REVIEW OF: Bruno C et al, eClinical Medicine 2024;70:102531; Straub L et al, JAMA Intern Med 2022;182(5):522–533; Swetlik C et al, J Clin Psychiatry 2024;85(1):23m14965

STUDY TYPE: Three cohort studies—one multinational registry study, one national birth registry, and one prospective clinical registry

Antipsychotics are widely used in reproductive-age women, and families want to know the long-term risks for kids. These three complementary cohorts point in the same direction.

Straub followed 3.4 million births from US claims (Medicaid + commercial) up to 14 years. After adjusting for maternal illness and other confounders, late-pregnancy antipsychotic exposure was not meaningfully linked to neurodevelopmental disorders (adjusted HR ≈ 1.08). A small statistical signal (meaning a possible association) surfaced for aripiprazole (HR ≈ 1.36) but needs replication.

Swetlik’s prospective registry compared 178 children exposed to second-generation antipsychotics (mostly quetiapine, aripiprazole, and lurasidone) with 174 unexposed peers at preschool age. On validated parent-rated tools, global development and behavior were similar. An initial increase in abnormal communication scores disappeared after adjusting for maternal diagnosis and breastfeeding.
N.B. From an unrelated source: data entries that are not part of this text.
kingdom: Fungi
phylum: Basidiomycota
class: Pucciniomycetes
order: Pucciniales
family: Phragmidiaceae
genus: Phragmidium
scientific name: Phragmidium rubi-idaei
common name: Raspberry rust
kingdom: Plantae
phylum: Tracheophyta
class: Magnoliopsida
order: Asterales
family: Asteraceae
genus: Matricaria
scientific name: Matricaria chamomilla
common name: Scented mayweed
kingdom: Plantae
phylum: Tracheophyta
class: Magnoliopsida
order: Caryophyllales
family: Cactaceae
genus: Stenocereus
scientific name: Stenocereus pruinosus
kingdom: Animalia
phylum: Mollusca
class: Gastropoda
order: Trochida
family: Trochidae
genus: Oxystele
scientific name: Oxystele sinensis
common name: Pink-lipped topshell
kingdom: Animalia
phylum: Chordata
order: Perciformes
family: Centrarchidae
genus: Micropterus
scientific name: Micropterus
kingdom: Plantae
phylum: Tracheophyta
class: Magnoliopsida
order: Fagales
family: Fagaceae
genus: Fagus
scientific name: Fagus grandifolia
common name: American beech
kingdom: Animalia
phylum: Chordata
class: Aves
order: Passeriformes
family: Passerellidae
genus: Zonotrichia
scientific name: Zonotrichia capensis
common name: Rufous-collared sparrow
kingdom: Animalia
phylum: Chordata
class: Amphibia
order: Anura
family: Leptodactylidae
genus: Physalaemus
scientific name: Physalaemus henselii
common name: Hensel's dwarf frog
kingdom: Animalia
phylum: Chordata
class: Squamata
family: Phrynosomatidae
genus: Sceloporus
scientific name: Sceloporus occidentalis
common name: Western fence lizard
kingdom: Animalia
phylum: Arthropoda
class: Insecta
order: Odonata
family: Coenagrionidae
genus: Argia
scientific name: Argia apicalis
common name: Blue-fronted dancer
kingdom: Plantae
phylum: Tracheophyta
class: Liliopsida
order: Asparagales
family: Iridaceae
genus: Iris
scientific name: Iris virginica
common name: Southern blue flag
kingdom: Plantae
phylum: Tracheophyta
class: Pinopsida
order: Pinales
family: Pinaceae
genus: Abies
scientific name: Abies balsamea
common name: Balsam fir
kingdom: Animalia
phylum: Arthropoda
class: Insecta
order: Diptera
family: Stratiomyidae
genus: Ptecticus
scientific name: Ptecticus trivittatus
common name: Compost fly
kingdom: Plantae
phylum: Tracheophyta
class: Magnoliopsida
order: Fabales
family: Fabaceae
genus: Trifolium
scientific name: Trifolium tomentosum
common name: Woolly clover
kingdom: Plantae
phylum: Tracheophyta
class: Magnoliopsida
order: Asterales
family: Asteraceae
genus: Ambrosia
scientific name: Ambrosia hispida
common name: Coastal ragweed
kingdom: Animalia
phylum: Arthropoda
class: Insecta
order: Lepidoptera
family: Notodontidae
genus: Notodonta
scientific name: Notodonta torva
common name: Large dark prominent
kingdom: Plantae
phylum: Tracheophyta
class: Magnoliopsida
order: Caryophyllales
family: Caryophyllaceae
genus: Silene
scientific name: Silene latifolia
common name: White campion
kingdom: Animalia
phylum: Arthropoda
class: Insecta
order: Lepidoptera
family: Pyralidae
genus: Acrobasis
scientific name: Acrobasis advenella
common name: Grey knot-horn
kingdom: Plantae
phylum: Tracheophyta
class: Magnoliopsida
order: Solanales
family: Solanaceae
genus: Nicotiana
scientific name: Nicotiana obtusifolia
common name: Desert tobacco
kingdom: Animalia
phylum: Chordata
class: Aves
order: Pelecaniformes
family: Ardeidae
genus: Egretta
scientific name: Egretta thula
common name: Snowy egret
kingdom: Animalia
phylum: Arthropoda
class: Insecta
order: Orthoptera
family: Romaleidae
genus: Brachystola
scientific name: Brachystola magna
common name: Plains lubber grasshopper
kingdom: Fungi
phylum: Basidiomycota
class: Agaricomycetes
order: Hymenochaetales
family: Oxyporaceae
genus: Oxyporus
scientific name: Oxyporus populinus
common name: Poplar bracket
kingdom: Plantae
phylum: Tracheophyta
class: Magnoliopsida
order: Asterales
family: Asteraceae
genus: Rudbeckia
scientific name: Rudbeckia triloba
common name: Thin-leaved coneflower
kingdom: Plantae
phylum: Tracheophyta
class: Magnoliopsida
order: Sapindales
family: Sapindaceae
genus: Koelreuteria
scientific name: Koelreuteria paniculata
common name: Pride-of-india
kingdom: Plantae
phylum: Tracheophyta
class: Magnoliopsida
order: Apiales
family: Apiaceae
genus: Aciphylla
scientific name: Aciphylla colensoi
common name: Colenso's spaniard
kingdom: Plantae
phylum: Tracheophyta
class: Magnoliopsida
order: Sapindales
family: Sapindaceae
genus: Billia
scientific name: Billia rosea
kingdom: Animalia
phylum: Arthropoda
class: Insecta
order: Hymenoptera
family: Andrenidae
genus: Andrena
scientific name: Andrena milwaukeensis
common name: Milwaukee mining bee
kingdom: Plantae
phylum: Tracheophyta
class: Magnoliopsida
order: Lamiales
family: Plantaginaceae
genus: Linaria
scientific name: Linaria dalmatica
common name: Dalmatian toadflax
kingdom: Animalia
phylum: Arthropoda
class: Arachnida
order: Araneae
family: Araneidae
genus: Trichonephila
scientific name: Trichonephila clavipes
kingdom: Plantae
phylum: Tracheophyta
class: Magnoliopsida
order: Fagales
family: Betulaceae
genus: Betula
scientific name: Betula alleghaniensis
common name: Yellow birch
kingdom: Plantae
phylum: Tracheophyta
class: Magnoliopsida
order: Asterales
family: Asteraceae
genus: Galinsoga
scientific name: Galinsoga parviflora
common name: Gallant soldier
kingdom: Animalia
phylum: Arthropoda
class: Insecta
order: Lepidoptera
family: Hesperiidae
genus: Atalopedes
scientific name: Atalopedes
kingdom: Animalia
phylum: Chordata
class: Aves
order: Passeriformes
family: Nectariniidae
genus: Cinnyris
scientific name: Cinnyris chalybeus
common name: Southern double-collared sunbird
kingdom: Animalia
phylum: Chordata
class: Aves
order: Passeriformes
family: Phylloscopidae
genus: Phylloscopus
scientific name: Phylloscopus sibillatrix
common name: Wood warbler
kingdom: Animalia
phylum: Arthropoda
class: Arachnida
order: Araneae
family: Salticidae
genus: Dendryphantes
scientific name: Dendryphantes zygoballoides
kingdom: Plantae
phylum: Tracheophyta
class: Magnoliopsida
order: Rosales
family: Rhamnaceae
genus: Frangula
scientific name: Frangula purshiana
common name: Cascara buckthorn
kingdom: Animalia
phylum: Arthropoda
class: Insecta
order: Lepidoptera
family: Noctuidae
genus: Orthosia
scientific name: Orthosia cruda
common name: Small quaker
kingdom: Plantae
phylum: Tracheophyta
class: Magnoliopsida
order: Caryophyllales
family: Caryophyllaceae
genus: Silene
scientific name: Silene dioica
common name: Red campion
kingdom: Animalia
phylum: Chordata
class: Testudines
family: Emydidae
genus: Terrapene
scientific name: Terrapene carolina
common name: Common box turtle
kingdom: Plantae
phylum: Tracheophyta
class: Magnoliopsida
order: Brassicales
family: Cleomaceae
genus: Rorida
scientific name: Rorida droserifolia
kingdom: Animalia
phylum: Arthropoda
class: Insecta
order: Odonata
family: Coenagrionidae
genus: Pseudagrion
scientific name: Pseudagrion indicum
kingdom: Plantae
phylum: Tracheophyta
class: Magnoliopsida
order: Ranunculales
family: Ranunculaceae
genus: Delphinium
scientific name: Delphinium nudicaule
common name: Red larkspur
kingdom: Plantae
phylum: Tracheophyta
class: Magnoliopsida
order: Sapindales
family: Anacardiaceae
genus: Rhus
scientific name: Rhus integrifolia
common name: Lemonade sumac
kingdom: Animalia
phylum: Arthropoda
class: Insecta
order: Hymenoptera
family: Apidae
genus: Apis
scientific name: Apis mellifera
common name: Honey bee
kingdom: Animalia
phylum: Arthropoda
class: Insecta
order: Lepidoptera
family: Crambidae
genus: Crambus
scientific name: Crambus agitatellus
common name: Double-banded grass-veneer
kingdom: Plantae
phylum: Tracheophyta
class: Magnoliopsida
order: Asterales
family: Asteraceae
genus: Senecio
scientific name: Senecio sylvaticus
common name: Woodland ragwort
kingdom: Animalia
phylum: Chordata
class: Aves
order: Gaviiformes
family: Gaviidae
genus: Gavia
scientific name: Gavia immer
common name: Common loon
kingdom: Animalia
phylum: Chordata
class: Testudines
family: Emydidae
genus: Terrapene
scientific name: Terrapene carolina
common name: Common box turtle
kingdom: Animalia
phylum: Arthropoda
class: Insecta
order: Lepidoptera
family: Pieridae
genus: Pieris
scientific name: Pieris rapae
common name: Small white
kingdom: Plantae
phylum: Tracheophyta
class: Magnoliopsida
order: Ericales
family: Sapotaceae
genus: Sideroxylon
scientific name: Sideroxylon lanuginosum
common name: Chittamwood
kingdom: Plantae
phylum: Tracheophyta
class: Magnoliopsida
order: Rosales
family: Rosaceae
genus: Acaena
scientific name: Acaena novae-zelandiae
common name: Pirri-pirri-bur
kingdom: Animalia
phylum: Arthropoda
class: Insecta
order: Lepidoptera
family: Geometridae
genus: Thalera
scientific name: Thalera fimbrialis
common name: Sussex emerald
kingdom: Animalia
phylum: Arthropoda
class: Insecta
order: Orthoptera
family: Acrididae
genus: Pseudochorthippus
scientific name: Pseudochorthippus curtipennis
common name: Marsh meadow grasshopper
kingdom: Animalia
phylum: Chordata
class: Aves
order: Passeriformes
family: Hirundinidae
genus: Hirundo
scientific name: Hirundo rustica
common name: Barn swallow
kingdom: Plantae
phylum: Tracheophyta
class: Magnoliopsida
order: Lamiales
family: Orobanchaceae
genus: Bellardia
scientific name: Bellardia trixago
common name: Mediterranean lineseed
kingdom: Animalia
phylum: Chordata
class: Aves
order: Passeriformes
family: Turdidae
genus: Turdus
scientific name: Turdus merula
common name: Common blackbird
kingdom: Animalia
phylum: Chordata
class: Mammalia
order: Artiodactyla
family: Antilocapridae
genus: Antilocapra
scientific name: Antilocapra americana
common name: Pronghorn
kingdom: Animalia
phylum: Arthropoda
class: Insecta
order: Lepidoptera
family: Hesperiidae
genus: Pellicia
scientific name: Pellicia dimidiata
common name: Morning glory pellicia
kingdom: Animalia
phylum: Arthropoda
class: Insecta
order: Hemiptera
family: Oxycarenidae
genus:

Bruno pooled Nordic registry data (Denmark, Finland, Iceland, Norway, and Sweden) on 213,302 children of mothers with psychiatric diagnoses; 11,626 (5.5%) were exposed in utero, most often to quetiapine or olanzapine, with a median 6.7-year follow-up. They examined timing by trimester and found similar results whether exposure occurred early, late, or throughout pregnancy. Prenatal exposure didn’t raise the already low risk of intellectual, speech/language, or learning disorders (composite aHR ≈ 1.06), and school performance was similar (math aRR 1.04; language aRR 1.00). Results were consistent regardless of the specific drug or timing of exposure. A small, uncertain chlorpromazine signal for speech/language disorders appeared but was based on few cases.

CARLAT TAKE
Across large national databases, a prospective registry, and a multinational Nordic cohort, prenatal antipsychotic exposure wasn’t linked to later developmental, behavioral, or learning problems. Small possible increases in risk with aripiprazole and chlorpromazine are worth keeping an eye on, but for now the main message stands: Once maternal diagnosis and other confounders are accounted for, antipsychotic exposure itself does not show a meaningful independent association with adverse neurodevelopmental outcomes. Keep monitoring exposed children as a precaution, but you can reassure parents that long-term neurodevelopmental outcomes look good.